Across the records below, how many lines include the string "Example"? Respond with the number only.

----- MATERIAL PROVIDED

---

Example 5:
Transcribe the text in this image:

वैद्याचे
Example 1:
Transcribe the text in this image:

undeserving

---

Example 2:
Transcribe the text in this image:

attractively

----------
----- MATERIAL PROVIDED

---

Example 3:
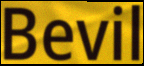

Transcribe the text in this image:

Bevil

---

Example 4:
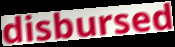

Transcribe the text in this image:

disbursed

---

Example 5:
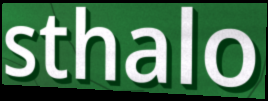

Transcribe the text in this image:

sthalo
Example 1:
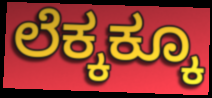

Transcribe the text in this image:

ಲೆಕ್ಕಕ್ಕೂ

----------

◆ RESPONSE
7